Performance Evaluation of LLMs in Automated RDF Knowledge Graph Generation

Cloud systems generate large, heterogeneous log data containing critical infrastructure, application, and security information. Transforming these logs into RDF triples enables their integration into knowledge graphs, improving interpretability, root-cause analysis, and cross-service reasoning beyond what raw logs allow. Large Language Models (LLMs) offer a promising approach to automate RDF knowledge graph generation; however, their effectiveness on complex cloud logs remains largely unexplored. In this paper, we evaluate multiple LLM architectures and prompting strategies for automated RDF extraction using a controlled framework with two pipelines for systematically processing semi-structured log data. The extraction pipeline integrates multiple LLMs to identify relevant entities and relationships, automatically generating subject-predicate-object triples. These outputs are evaluated using a dedicated validation pipeline with both syntactic and semantic metrics to assess accuracy, completeness, and quality.
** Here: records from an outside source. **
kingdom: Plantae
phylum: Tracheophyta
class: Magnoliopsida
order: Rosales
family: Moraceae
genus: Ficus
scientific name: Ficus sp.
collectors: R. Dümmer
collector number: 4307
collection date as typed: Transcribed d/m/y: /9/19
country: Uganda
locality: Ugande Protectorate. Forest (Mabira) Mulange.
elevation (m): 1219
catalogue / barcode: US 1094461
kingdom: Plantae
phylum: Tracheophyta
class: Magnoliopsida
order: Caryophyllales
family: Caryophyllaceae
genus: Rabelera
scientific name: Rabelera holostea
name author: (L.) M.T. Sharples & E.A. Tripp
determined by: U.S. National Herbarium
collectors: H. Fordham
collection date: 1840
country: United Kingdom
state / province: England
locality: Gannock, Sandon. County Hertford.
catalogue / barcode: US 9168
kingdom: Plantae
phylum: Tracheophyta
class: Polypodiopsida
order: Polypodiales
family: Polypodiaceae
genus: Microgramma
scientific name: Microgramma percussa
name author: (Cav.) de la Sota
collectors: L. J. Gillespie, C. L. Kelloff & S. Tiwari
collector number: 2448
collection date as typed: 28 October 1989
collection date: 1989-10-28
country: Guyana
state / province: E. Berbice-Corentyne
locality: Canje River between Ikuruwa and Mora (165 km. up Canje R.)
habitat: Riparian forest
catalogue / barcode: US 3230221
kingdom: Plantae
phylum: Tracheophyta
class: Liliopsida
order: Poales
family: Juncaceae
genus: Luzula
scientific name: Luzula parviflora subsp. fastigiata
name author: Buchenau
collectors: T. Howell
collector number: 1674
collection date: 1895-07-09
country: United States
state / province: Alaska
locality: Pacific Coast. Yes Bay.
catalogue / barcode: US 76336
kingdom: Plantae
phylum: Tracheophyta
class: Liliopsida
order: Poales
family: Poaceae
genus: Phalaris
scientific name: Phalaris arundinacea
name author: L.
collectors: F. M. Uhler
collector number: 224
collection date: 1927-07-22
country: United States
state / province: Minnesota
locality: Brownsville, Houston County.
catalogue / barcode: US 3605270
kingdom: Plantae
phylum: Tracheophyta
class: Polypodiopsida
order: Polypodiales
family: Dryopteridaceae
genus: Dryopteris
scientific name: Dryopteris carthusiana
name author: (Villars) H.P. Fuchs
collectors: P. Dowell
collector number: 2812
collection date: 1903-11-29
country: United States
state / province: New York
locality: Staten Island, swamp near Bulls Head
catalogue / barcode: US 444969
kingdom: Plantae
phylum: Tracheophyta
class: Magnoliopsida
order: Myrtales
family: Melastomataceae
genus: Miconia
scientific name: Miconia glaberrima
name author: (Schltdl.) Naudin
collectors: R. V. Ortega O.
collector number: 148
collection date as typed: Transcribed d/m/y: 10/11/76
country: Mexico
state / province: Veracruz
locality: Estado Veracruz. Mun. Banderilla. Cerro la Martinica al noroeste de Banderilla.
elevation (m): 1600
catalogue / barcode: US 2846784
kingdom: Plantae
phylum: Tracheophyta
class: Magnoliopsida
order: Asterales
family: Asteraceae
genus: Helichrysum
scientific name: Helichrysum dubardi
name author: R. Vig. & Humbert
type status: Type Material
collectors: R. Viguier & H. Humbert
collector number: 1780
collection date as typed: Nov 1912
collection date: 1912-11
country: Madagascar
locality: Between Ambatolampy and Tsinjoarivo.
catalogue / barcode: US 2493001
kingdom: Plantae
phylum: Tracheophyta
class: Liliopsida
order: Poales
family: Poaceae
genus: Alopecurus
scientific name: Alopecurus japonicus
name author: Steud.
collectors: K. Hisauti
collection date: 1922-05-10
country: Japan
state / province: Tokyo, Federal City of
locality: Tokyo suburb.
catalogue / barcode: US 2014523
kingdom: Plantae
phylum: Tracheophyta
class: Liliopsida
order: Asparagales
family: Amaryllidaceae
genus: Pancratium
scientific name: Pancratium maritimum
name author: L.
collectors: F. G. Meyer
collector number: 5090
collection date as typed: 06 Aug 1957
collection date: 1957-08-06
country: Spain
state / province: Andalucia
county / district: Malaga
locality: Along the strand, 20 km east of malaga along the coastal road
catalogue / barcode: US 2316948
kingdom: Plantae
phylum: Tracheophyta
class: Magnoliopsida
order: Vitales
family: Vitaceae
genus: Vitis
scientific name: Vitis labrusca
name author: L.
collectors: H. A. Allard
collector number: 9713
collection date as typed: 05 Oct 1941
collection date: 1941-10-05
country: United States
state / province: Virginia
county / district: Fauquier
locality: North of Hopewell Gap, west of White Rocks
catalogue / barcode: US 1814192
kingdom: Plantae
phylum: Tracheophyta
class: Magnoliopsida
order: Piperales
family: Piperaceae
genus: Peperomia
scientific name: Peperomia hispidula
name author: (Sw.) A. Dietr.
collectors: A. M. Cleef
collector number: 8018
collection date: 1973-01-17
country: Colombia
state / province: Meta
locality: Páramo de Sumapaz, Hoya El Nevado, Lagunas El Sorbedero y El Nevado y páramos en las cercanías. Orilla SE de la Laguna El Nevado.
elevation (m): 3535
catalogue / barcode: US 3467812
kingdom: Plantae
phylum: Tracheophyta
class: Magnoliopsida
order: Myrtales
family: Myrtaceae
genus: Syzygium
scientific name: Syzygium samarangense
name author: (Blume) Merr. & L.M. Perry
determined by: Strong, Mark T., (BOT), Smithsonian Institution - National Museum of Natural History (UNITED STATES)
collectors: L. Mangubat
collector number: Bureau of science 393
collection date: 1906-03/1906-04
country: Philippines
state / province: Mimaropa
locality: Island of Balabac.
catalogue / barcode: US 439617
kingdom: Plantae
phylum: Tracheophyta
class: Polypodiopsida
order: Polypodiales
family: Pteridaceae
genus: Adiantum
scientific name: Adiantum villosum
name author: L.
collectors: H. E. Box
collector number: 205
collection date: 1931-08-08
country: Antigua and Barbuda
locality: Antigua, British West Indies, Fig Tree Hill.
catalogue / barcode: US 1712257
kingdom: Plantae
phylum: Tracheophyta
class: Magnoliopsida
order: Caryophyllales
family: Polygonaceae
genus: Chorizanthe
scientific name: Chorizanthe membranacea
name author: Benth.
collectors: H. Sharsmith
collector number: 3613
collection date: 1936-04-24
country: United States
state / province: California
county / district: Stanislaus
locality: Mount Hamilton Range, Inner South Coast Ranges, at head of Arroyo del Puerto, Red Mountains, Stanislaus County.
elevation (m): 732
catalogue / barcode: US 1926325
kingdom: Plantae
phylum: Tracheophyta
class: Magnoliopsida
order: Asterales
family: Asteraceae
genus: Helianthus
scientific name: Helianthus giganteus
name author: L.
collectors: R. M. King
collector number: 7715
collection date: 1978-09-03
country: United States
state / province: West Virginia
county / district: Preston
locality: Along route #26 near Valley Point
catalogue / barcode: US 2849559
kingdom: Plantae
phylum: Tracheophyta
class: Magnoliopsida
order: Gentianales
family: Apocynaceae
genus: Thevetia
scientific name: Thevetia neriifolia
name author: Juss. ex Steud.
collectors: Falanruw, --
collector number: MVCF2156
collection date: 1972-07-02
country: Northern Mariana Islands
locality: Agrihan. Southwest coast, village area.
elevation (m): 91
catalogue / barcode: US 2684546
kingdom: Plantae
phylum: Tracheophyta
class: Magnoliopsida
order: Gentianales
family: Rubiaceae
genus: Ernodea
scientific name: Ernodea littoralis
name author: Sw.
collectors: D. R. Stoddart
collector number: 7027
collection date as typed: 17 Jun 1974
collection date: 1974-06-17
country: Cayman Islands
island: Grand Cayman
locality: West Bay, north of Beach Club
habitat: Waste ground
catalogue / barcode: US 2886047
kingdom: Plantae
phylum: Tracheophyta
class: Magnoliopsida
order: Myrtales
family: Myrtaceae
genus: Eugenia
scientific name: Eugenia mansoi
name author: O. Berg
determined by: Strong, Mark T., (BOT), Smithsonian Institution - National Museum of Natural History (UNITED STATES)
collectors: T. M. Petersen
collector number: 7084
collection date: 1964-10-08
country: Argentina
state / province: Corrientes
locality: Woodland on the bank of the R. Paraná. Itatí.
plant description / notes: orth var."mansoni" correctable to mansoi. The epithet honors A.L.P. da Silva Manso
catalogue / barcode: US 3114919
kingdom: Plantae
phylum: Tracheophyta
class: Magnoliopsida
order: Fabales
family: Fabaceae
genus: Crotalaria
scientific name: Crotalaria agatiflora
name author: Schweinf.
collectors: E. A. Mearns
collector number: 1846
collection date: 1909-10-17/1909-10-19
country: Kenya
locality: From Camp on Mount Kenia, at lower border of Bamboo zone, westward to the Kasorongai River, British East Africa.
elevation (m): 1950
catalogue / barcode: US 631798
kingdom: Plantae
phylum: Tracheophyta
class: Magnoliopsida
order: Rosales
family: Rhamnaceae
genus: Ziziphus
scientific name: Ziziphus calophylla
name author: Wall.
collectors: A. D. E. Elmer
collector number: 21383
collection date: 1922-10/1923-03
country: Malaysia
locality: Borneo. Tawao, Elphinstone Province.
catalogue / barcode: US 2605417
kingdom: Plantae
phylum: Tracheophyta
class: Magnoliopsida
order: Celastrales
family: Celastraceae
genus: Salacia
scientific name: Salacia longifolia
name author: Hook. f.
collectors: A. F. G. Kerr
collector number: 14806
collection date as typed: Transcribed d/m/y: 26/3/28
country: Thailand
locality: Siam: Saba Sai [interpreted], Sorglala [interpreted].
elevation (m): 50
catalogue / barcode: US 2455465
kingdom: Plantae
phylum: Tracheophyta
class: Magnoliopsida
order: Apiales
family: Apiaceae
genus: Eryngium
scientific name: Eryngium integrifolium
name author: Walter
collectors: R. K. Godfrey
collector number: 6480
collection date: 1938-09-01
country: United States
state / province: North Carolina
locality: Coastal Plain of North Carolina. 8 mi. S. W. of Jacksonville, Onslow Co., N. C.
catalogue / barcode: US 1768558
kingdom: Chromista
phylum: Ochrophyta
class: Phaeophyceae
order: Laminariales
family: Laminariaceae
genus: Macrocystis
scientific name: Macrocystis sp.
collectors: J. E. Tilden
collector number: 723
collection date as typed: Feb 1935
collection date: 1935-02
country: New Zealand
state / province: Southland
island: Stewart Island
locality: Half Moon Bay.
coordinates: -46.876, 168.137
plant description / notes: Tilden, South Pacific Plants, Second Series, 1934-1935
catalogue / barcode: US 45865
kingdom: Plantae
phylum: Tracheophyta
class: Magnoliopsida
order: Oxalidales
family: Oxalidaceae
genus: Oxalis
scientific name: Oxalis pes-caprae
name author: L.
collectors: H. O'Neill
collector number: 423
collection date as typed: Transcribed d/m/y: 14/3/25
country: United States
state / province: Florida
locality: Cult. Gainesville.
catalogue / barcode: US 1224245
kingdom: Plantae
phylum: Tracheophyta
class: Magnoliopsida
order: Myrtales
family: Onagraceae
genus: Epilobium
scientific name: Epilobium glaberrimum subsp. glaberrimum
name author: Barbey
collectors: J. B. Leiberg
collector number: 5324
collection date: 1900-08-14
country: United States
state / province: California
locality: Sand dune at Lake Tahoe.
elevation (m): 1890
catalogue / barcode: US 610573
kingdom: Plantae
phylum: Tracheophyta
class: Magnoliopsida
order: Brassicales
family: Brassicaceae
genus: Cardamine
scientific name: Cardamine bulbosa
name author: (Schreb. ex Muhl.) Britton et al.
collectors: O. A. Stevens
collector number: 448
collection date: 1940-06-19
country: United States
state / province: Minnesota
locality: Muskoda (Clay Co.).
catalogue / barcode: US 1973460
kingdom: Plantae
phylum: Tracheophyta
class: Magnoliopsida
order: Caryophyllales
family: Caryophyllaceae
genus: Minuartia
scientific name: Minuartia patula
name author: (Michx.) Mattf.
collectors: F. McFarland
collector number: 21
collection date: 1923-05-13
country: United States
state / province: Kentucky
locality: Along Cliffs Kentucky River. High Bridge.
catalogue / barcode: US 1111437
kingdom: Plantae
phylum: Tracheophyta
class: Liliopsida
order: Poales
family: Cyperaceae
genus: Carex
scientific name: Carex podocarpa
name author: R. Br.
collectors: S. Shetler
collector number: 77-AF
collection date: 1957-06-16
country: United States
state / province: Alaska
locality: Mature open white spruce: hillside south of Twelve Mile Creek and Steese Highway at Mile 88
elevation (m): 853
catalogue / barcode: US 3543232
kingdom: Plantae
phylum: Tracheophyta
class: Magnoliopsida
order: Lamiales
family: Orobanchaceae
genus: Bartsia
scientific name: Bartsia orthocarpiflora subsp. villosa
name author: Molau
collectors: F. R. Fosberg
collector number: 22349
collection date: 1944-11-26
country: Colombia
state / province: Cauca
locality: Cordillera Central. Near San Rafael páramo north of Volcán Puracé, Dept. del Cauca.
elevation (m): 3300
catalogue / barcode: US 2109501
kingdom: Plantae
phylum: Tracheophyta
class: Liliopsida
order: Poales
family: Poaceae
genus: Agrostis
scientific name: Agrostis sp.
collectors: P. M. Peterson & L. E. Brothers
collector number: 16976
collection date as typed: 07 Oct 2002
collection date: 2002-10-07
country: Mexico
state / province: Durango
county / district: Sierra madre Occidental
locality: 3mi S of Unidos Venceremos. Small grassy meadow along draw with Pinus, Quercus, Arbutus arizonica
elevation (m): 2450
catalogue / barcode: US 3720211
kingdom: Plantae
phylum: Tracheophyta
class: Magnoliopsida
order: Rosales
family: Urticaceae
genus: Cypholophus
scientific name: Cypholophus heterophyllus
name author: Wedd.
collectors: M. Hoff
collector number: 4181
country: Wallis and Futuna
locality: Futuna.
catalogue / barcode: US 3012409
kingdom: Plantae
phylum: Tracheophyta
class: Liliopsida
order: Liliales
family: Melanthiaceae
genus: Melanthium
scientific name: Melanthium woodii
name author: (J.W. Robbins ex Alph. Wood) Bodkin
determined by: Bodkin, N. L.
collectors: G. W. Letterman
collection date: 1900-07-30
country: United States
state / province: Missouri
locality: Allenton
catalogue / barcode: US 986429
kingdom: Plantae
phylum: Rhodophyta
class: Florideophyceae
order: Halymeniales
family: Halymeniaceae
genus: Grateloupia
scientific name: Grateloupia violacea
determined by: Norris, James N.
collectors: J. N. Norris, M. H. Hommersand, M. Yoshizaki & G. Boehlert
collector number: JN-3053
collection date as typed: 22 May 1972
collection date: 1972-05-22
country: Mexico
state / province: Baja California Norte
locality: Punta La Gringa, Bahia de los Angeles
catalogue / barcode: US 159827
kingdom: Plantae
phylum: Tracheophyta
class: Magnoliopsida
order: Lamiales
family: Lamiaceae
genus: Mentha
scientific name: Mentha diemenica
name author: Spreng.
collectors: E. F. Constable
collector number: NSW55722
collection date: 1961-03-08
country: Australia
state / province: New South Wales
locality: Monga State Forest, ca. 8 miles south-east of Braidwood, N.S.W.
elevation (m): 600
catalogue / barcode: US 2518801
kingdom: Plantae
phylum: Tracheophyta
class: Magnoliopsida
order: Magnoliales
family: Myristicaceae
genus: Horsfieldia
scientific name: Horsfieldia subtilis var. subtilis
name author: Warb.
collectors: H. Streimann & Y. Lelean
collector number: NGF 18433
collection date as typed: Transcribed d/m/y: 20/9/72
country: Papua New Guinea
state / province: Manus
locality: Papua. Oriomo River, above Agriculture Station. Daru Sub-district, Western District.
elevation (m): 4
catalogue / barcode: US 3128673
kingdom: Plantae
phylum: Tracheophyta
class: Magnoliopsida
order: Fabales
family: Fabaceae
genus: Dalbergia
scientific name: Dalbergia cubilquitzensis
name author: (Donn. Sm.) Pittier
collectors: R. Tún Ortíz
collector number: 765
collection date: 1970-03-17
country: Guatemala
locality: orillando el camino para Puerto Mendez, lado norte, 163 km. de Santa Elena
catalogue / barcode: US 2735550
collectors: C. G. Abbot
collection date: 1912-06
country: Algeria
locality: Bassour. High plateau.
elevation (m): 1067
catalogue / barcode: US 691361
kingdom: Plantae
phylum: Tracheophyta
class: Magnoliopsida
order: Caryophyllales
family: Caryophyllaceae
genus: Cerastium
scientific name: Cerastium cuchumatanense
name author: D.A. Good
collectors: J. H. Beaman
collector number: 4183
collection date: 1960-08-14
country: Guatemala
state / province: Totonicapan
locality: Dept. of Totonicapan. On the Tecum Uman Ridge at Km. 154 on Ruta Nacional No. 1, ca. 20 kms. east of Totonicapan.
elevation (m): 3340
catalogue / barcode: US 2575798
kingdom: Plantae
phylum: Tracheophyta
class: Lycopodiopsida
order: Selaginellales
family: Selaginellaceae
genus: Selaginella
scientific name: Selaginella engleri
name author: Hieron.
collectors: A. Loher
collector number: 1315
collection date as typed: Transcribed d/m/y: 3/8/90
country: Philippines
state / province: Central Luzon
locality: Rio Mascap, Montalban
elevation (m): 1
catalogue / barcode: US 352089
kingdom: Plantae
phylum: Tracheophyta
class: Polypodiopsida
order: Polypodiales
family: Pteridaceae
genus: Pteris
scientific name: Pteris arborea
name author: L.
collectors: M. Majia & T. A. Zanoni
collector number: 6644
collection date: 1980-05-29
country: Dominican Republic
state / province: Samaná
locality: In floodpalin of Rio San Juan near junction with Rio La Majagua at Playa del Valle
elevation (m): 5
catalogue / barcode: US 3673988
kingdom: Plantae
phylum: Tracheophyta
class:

Due to the lack of public ground-truth datasets, we created a reference Log-to-KG dataset from OpenStack logs using manual annotation and ontology-driven methods, enabling objective baseline. Our analysis shows that Few-Shot learning is the most effective strategy, with Llama achieving a 99.35% F1 score and 100% valid RDF output while Qwen, NuExtract, and Gemma also perform well under Few-Shot prompting, with Chain-of-Thought approaches maintaining similar accuracy. One-Shot prompting offers a lighter but effective alternative, while Zero-Shot and advanced strategies such as Tree-of-Thought, Self-Critique, and Generate-Multiple perform substantially worse. These results highlight the importance of contextual examples and prompt design for accurate RDF extraction and reveal model-specific limitations across LLM architectures.